The military that overthrew the Brotherhood last month wanted to prove they are aware of the need to halt the economic decline.

The new interim prime minister, Mr Hazem el-Beblawi, is just the man for the job: He ran Egypt's Export Development Bank for 12 years and worked in regional economic agencies throughout the Middle East. And the new finance minister is Mr Ahmed Galal, managing director of the Cairo-based Economic Research Forum since 2007 and for 18 years a researcher at the World Bank.

For the moment, however, the outburst of political violence has given Egypt's military-backed government a justification to do nothing: Its only economic achievement was to negotiate a US$12 billion credit line from Saudi Arabia, Kuwait and the United Arab Emirates, countries that seem prepared to pay any price to ensure the Muslim Brotherhood never returns to power.

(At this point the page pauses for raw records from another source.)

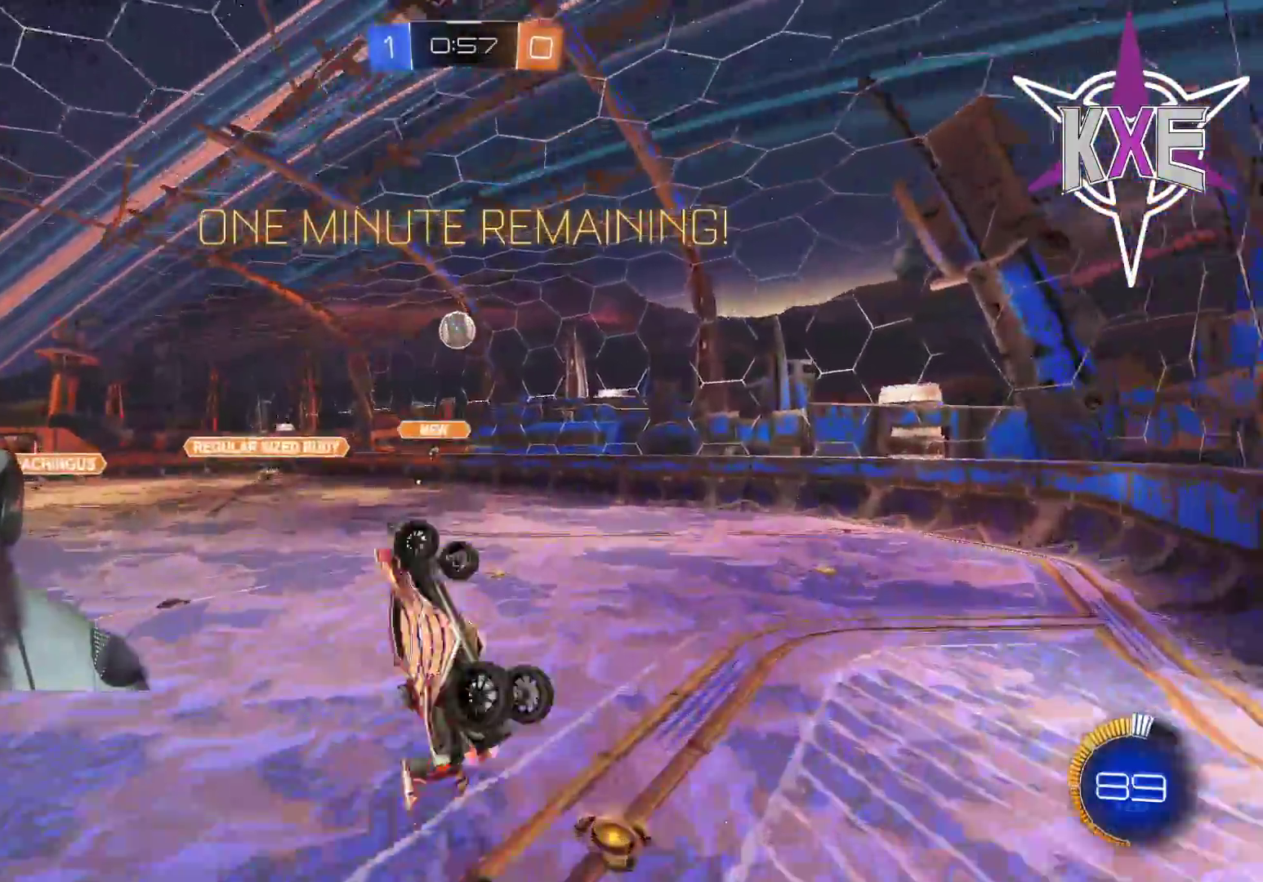
{"buttons": ["R1", "R2", "L3"], "left_stick": "left", "right_stick": "center", "events": [[67, "R1", "down"], [200, "left_stick", "down-left"], [267, "SQUARE", "up"], [417, "L3", "down"], [417, "left_stick", "left"]]}
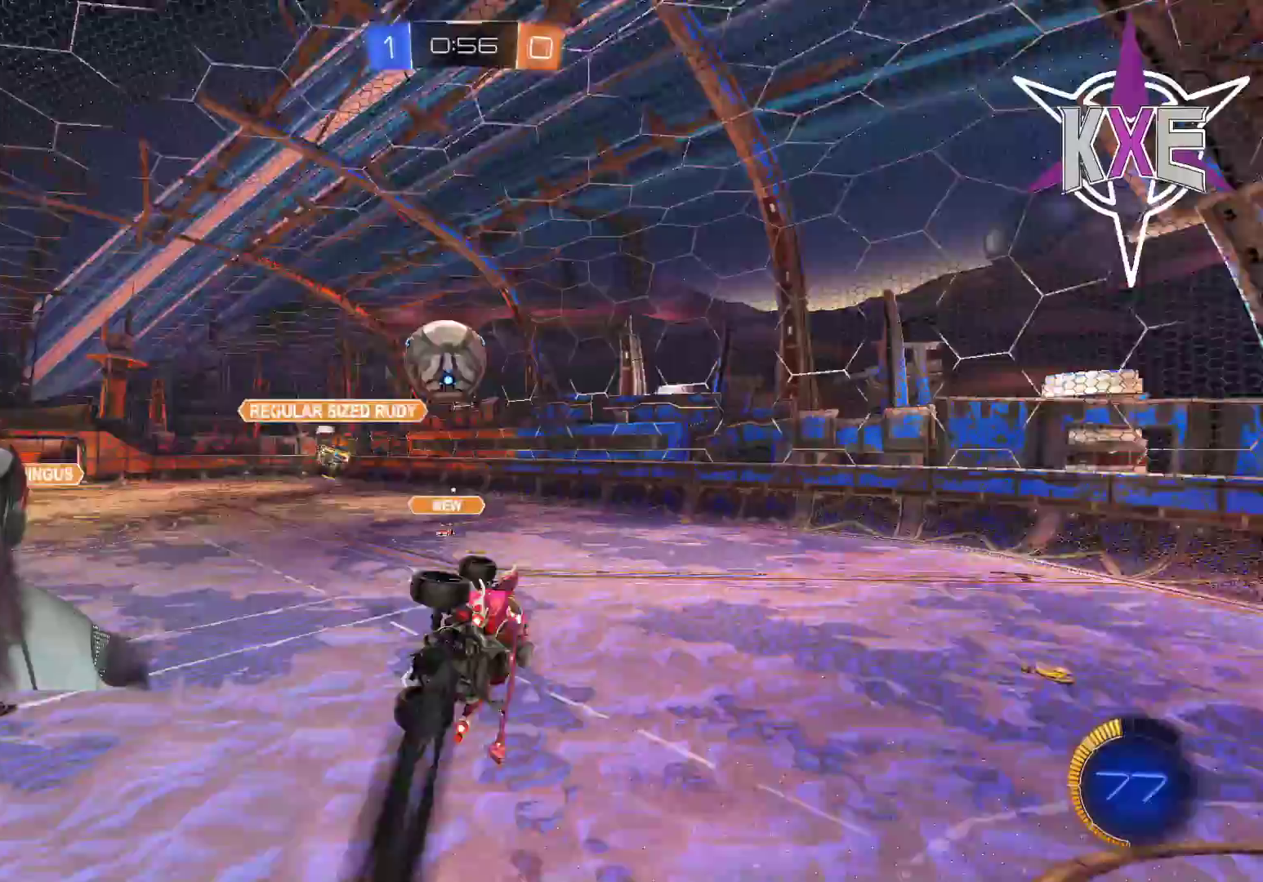
{"buttons": ["R2"], "left_stick": "right", "right_stick": "center", "events": [[133, "left_stick", "up-left"], [283, "R1", "up"], [317, "L3", "up"], [417, "left_stick", "right"]]}
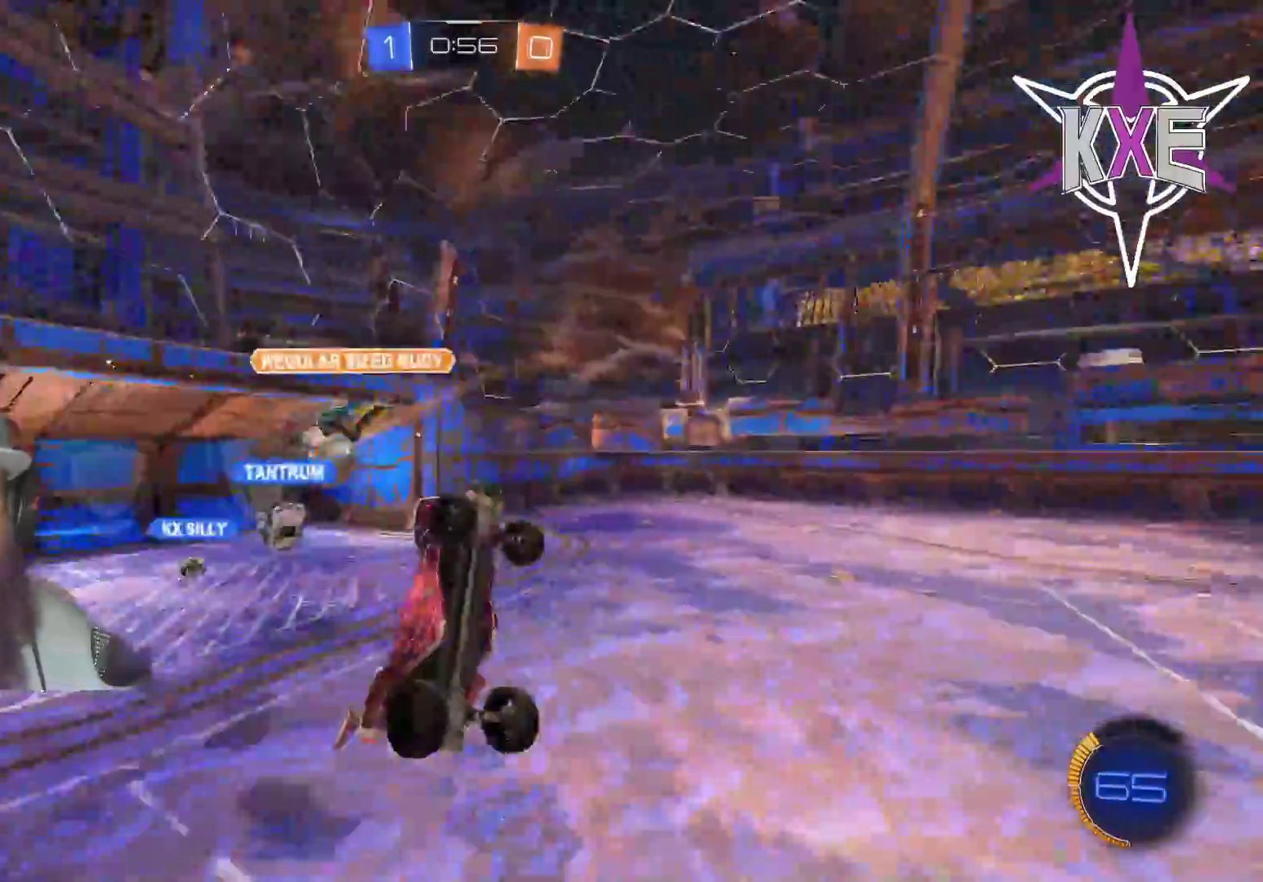
{"buttons": ["SQUARE", "R2"], "left_stick": "down-right", "right_stick": "center", "events": [[33, "SQUARE", "down"], [50, "R1", "down"], [350, "left_stick", "down-right"], [467, "R1", "up"]]}
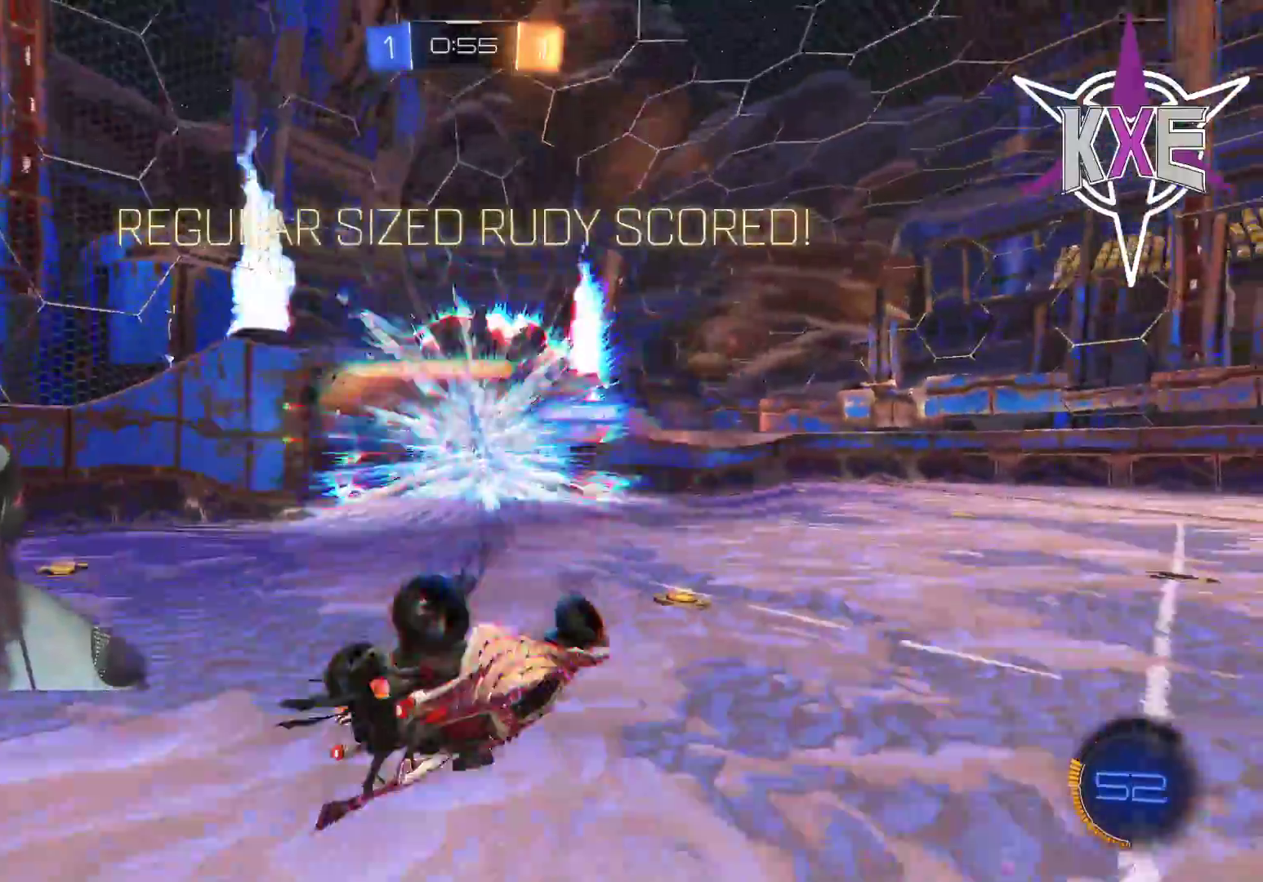
{"buttons": [], "left_stick": "center", "right_stick": "center", "events": [[83, "SQUARE", "up"], [133, "left_stick", "center"], [183, "R2", "up"]]}
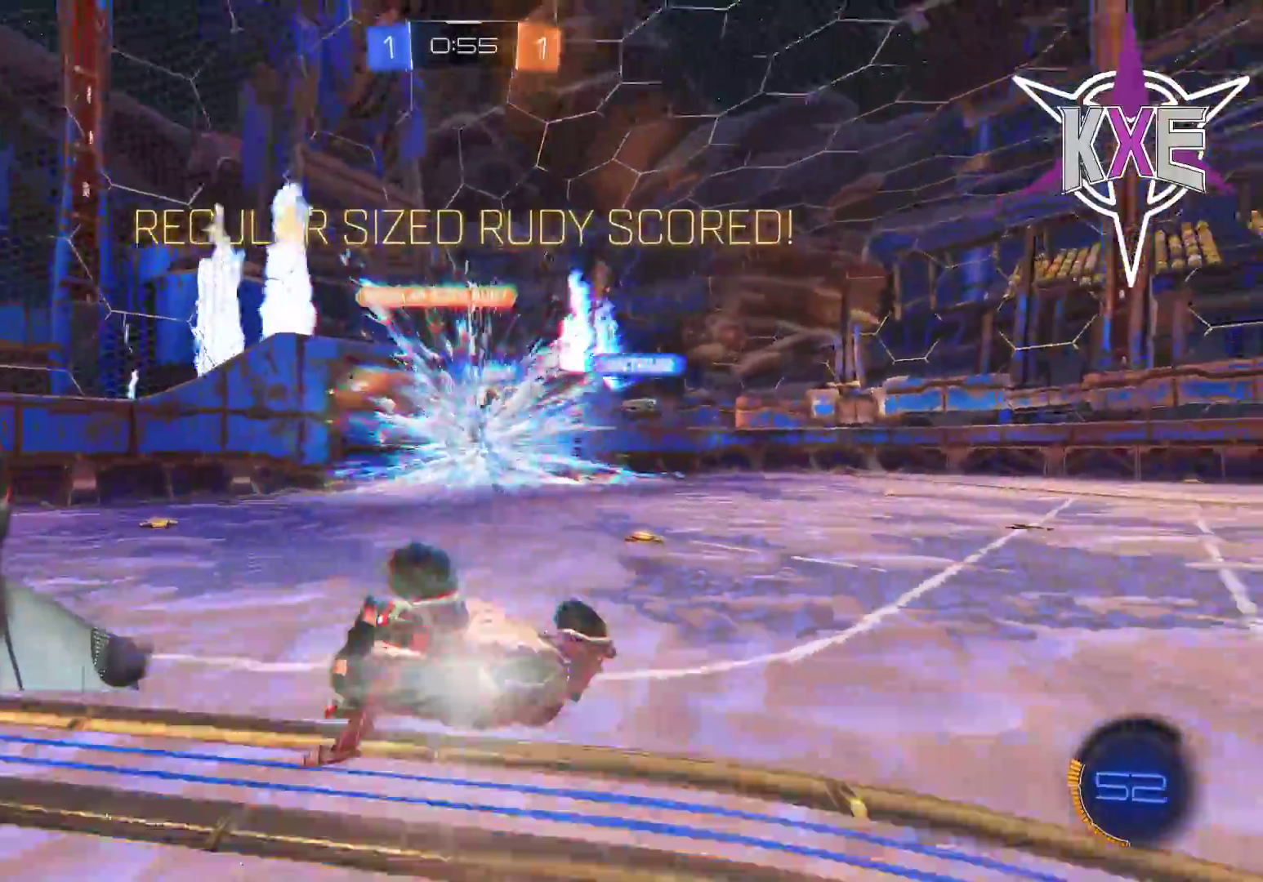
{"buttons": [], "left_stick": "down", "right_stick": "center", "events": [[200, "left_stick", "right"], [383, "left_stick", "down"]]}
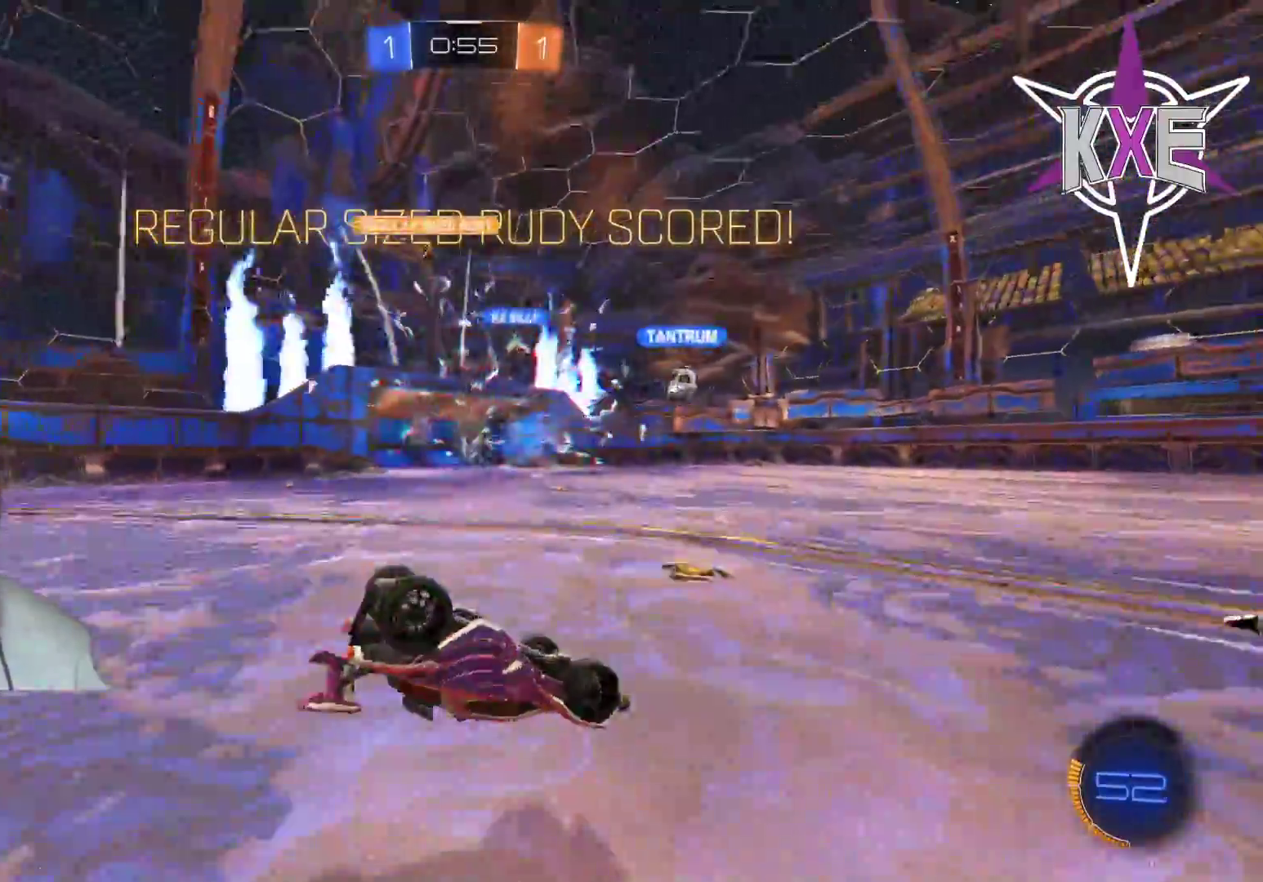
{"buttons": [], "left_stick": "down-left", "right_stick": "center", "events": [[133, "left_stick", "down-left"]]}
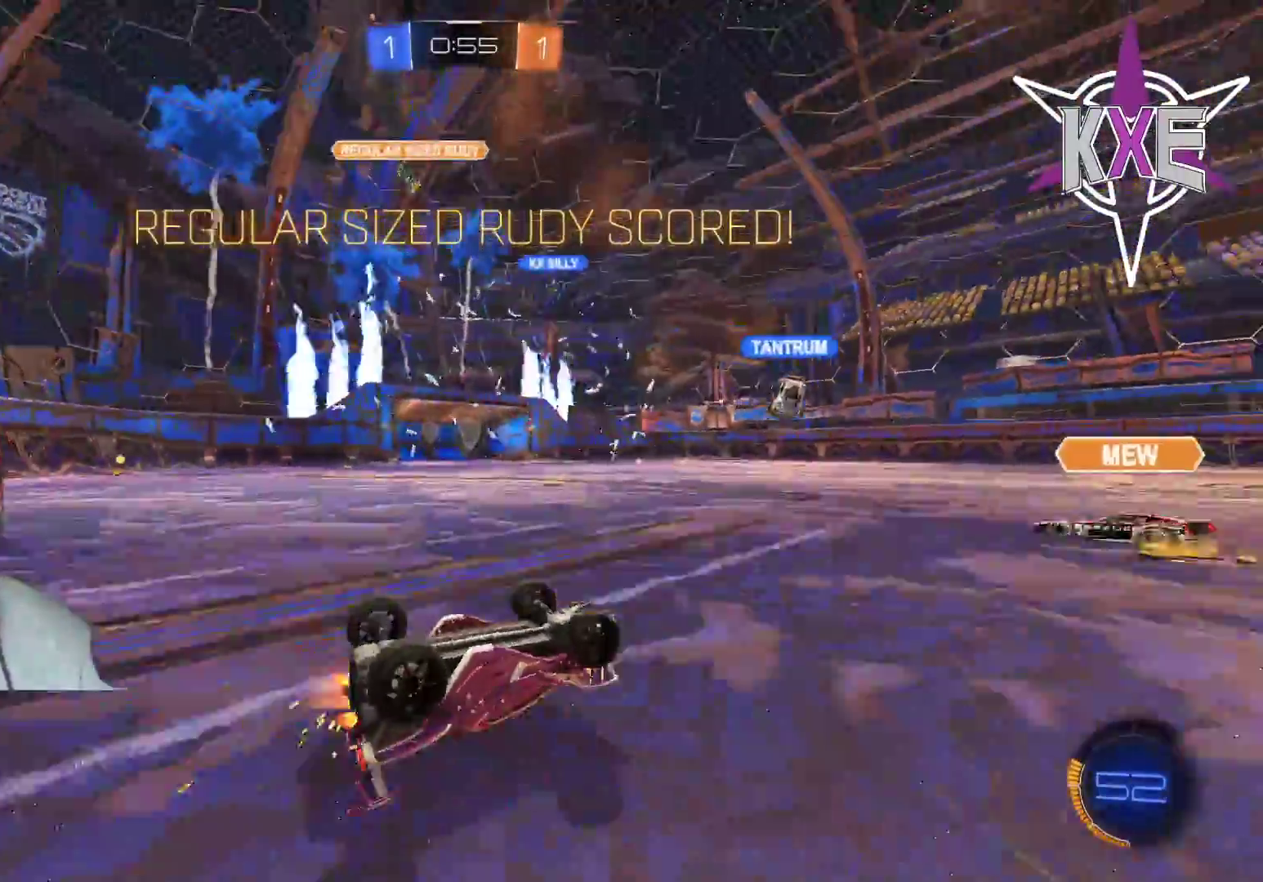
{"buttons": [], "left_stick": "center", "right_stick": "center", "events": [[67, "left_stick", "down"], [217, "left_stick", "right"], [283, "left_stick", "center"]]}
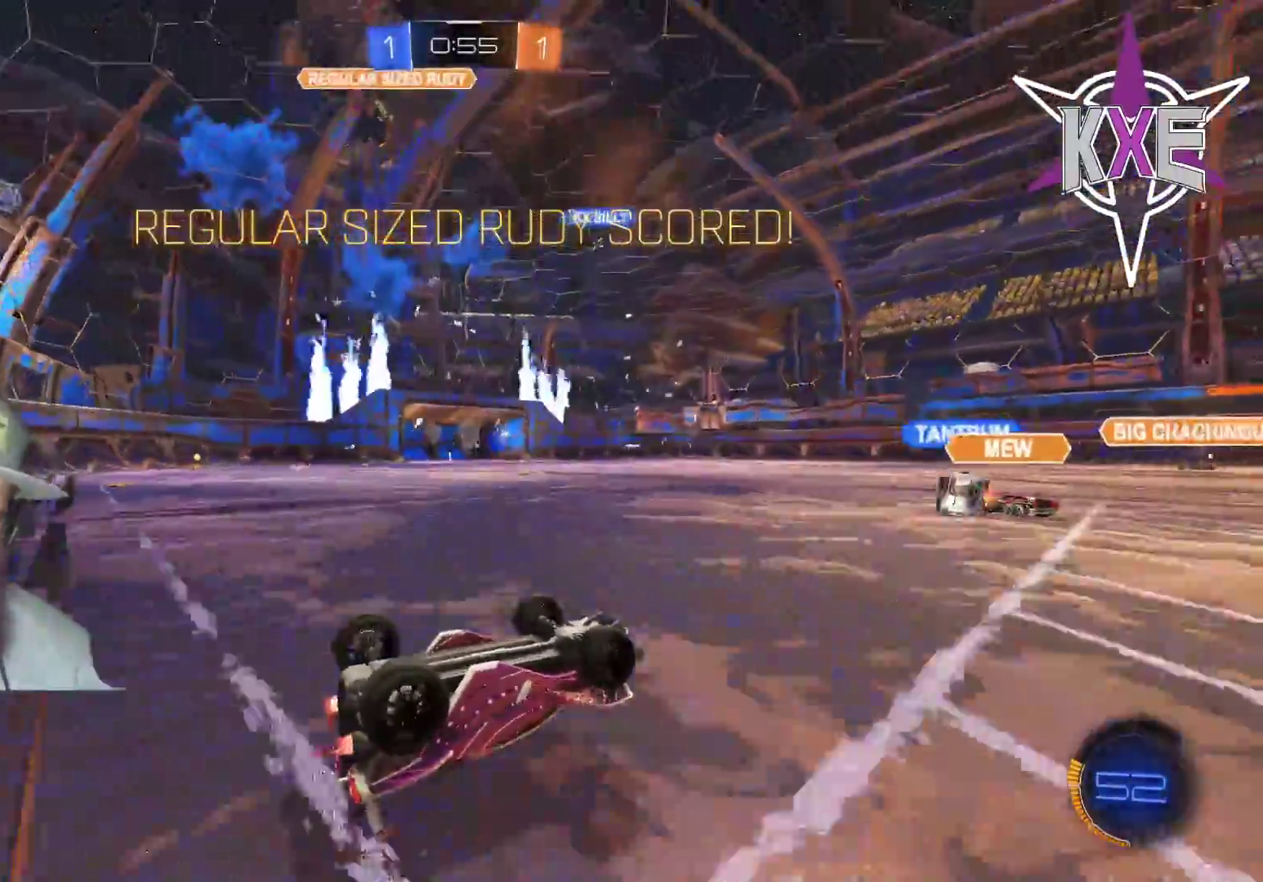
{"buttons": [], "left_stick": "center", "right_stick": "center", "events": []}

This may seem like a big achievement, but it represents only a drop in Egypt's debt ocean: The country needs to borrow US$3.2 billion a month just to stand still, so barring some drastic measures, the new cash will soon be exhausted, and the Egyptian government will again have to pass the begging bowl to its Gulf backers by the end of this year.

The obvious solution - to entice foreign investors and increase tourism revenues - requires political stability which will take years to accomplish. And the only other alternative that can rectify Egypt's finances will also guarantee a social explosion.

To alleviate the worst manifestations of poverty, successive Egyptian governments introduced subsidies on staple household items such as bread and diesel. Yet this has now turned into a financial monster: An astonishing one-quarter of all government expenditure goes to these subsidies.

Mr el-Beblawi knows this cannot continue, but he prefers to issue oblique warnings. "The revolution's success did not mean it was time to distribute the spoils but, rather, it meant that there was more work to be done," he told the Daily News Egypt newspaper.

The reticence is understandable: Of Egypt's 84 million people, 60 million rely on some food subsidies, and any cut in these subsidies is bound to result in food riots, the last thing any Egyptian politician needs.

So, like all its predecessors, the current Egyptian government appears to have decided that the best course is to pass the hard work to its successors.

Either way, whoever ends up ruling Egypt will have to grapple with an economic crisis every bit as daunting as the current violence in the streets.